The Federal Circuit recognized that “it is not always easy to determine the boundary between abstraction and patent eligible subject matter.” The Appeals Court then reviewed CyberSource Corp. v. Retail Decisions, Inc., 654 F.3d 1366, 1375 (Fed. Cir. 2011) indicating that the abstract concept of detecting credit card fraud based on past transactions preempted all uses of the abstract idea and was not patent eligible; Dealertrack, Inc. v. Huber, 674 F.3d 1315, 1333-34 (Fed. Cir. 2012) wherein a computer aided mental process of unlimited scope preempted the idea of selectively forwarding credit data to the user; Accenture Global Servs., GmbH v. Guidewire Software, Inc., 728 F.3d 1336, 1344-45 (Fed. Cir. 2013) wherein the abstract idea of generating tasks based on rules on the occurrence of an event was not patent eligible because it preempted all practical uses of the abstract concept; and Digitech Image Techs., LLC v. Elecs. for Imaging, Inc., 758 F.3d 1344, 1351 (Fed. Cir. 2014) wherein combining two data sets into a device profile was so abstract and sweeping as to cover all uses of a device profile. See also Gottschalk v. Benson, 409 U.S. 63, 68 (1972) declaring a binary conversion process as an abstract, patent ineligible process.
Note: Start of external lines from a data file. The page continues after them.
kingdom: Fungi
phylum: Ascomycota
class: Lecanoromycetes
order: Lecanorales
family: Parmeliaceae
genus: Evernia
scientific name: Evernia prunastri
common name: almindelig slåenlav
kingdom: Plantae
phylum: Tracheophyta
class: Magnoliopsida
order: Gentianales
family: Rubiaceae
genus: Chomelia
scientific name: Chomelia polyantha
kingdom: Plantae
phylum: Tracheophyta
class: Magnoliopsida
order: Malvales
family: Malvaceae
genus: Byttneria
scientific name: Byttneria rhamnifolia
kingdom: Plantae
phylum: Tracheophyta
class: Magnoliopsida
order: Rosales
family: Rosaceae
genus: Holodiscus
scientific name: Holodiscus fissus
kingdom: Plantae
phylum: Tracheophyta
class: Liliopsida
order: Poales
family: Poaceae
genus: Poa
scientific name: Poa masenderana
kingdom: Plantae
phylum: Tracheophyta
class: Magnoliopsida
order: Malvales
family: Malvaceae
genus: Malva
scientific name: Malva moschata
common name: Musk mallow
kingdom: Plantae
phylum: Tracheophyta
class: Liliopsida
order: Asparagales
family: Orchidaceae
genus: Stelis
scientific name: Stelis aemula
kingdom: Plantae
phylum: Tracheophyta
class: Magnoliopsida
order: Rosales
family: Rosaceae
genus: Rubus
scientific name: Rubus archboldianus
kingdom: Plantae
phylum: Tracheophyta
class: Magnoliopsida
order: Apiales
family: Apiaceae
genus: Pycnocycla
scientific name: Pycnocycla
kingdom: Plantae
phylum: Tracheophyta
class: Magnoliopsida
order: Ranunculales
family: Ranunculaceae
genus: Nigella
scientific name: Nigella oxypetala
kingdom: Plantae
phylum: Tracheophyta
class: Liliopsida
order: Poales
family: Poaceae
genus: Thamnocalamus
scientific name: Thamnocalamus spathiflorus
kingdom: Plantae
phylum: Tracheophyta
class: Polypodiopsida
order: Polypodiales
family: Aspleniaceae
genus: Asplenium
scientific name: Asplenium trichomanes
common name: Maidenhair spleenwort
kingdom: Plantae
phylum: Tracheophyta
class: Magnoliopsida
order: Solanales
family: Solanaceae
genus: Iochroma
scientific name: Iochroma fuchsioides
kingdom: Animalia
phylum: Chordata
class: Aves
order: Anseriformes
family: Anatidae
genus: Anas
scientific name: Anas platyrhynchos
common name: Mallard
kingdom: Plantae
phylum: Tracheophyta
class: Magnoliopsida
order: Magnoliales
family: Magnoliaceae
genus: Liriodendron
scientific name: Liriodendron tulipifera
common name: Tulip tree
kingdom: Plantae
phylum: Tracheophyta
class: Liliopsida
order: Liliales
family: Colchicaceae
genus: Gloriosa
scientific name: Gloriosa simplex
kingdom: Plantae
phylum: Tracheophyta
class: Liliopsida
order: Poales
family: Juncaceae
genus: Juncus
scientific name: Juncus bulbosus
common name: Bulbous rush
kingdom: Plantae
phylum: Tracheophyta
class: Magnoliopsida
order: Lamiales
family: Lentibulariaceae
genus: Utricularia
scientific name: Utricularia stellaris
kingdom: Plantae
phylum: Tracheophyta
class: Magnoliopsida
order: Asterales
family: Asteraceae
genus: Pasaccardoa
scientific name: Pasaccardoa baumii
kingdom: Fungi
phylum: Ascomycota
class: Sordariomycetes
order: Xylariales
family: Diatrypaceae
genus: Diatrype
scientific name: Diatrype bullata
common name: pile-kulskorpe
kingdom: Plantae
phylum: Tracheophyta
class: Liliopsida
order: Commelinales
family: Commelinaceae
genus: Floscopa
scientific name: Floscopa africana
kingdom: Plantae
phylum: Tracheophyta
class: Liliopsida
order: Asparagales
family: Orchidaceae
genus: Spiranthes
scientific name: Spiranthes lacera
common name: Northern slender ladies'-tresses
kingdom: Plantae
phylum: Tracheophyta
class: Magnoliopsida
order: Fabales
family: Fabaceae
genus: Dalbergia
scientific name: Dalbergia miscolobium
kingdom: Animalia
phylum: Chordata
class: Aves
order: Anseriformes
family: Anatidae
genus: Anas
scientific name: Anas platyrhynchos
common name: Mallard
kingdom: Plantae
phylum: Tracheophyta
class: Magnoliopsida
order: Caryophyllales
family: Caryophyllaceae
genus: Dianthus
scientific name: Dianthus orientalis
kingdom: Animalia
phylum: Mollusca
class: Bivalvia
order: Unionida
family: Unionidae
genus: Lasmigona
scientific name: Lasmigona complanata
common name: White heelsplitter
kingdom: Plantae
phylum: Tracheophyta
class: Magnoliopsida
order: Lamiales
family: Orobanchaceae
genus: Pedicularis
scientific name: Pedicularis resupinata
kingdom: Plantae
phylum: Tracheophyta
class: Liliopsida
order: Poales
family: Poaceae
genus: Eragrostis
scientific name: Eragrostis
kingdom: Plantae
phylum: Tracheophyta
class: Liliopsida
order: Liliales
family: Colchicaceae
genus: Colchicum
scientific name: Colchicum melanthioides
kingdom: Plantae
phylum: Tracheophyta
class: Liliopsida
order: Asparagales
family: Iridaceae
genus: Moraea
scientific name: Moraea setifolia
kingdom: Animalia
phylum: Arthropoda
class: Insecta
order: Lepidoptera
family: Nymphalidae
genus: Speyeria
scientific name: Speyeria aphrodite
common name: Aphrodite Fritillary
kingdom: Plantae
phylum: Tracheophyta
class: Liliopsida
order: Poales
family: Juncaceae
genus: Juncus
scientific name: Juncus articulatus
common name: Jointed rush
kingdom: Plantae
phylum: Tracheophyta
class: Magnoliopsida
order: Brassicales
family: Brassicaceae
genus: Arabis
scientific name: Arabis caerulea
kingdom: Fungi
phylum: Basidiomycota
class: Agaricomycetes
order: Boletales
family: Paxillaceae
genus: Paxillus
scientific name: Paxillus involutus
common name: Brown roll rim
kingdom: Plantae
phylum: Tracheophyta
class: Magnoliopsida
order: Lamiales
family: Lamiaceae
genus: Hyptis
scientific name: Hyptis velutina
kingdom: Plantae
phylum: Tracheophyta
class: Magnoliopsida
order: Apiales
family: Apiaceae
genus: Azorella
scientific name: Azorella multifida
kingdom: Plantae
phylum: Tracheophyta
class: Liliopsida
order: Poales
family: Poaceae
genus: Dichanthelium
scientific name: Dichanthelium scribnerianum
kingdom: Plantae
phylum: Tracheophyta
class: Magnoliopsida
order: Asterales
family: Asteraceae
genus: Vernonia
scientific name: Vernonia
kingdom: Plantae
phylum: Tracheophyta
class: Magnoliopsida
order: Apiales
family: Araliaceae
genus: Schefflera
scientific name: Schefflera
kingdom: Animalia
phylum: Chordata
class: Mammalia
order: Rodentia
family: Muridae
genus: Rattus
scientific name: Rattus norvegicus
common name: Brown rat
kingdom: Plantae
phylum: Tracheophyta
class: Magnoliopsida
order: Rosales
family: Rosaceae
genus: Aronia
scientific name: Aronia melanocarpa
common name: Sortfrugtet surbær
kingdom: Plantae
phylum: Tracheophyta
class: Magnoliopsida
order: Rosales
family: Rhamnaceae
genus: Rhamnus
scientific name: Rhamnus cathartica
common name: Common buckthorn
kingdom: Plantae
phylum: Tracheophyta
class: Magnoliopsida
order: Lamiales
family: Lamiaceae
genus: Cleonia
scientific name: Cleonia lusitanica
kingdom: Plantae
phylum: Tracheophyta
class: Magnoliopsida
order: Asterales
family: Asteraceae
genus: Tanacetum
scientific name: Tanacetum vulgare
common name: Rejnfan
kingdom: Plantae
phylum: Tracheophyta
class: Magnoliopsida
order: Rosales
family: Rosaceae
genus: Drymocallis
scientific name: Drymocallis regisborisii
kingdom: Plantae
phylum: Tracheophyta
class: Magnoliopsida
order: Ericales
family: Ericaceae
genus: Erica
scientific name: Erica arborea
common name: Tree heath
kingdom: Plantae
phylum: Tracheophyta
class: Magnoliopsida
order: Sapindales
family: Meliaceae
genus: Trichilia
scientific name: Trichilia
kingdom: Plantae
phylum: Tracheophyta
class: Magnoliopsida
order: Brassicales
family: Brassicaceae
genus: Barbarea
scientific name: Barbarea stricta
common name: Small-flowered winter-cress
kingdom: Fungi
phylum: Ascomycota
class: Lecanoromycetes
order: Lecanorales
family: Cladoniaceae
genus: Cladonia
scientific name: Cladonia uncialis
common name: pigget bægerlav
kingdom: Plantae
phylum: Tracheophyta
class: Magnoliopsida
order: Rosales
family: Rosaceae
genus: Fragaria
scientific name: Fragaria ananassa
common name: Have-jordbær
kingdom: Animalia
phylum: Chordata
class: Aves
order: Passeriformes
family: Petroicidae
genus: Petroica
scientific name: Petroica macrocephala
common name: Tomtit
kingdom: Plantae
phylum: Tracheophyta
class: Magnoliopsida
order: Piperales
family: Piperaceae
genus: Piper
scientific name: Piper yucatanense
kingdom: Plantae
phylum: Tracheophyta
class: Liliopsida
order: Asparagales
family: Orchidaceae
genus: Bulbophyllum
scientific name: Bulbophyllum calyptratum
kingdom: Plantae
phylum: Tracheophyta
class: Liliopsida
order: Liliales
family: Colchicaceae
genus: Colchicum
“Courts have found guidance in deciding whether the allegedly abstract idea (or other excluded category) is indeed known, conventional, and routine, or contains an inventive concept, by drawing on the rules of patentability.” The Appellate Court then agreed with the U.S. District Court that the use of a conventional web browser Back and Forward navigational functionalities without data loss in an online application consisting of dynamically generated webpages is an in eligible abstract idea. Regarding Internet Patents’ argument that “maintaining state,” was the critical tangible feature or inventive concept, the Federal Circuit pointed to the patent specification which only generally described the “maintaining state” function without any details of how that function was carried out.
Importantly in Bancorp Servs., L.L.C. v. Sun Life Assurance Co. of Can., 687 F.3d 1266, 1273 (Fed. Cir. 2012), the Court observed that claim construction is not an inviolable prerequisite to a validity termination under section 101. However, the threshold of section 101 must be crossed, an event often dependent upon the scope and meaning of the claims. The Federal Circuit then again looked at the patent specification and found that there was no mechanism for “maintaining the state” adequately described in the patent specification. “The [district] court concluded that the claim is directed to the idea itself – – the abstract idea of avoiding loss of data” therefore, the interpretation of “maintaining state” argued by Internet Patents was not supported by the evidence.
The search for clarity regarding what is and what is not an “inventive concept” continues and patent owners and applicants cannot easily ascertain what is and is not patent eligible subject matter for computer programs.